-- WORK INSTRUCTION A --
Could you write out every line of the records below, which follow the Java increment text, keeping each line as it appears but leaving out the pictures?

-- SOURCE EXTRACT --
□ □ □ □ □

This question already has answers here:
Closed 12 years ago.
Possible Duplicate:
Is there a difference between x++ and ++x in java?
I am reading the official Java tutorial and I don't get the difference between postfix and prefix (++x vs x++). Could someone explain?
++x: increment x; the value of the overall expression is the value after the increment
x++: increment x; the value of the overall expression is the value before the increment
Consider these two sections:
int x = 0;
System.out.println(x++); // Prints 0
// x is now 1
int y = 0;
System.out.println(++y); // Prints 1
// y is now 1
I personally try to avoid using them as expressions within a larger statement - I prefer standalone code, like this:
int x = 0;
System.out.println(x); // Prints 0
x++;
// x is now 1
int y = 0;
y++;
System.out.println(y); // Prints 1
// y is now 1
Here I believe everyone would be able to work out what's printed and the final values of x and y without scratching their heads too much.
There are definitely times when it's useful to have pre/post-increment available within an expression, but think of readability first.

□ □ □ □ □

-- GIVEN RECORDS --
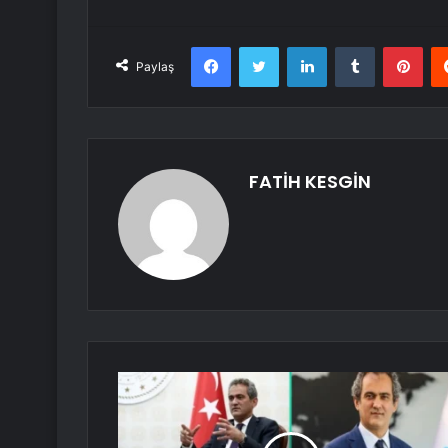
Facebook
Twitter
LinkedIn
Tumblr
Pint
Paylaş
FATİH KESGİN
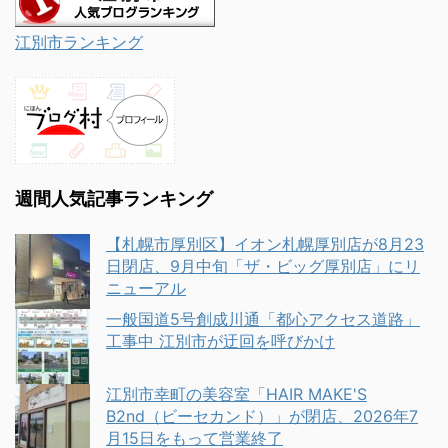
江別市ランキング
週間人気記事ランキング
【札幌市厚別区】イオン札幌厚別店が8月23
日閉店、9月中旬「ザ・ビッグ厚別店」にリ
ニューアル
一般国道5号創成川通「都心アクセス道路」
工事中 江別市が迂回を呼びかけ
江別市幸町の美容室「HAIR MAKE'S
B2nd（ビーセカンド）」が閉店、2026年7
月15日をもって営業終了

□ □ □ □ □

-- WORK INSTRUCTION B --
In the Java increment text, which lines of code, not counting comment lines, make up the snippet that follows "I prefer standalone code, like this:"? List each one.

-- TASK ANSWER A --
Facebook
Twitter
LinkedIn
Tumblr
Pint
Paylaş
FATİH KESGİN
江別市ランキング
週間人気記事ランキング
【札幌市厚別区】イオン札幌厚別店が8月23
日閉店、9月中旬「ザ・ビッグ厚別店」にリ
ニューアル
一般国道5号創成川通「都心アクセス道路」
工事中 江別市が迂回を呼びかけ
江別市幸町の美容室「HAIR MAKE'S
B2nd（ビーセカンド）」が閉店、2026年7
月15日をもって営業終了

-- TASK ANSWER B --
int x = 0;
System.out.println(x);
x++;
int y = 0;
y++;
System.out.println(y);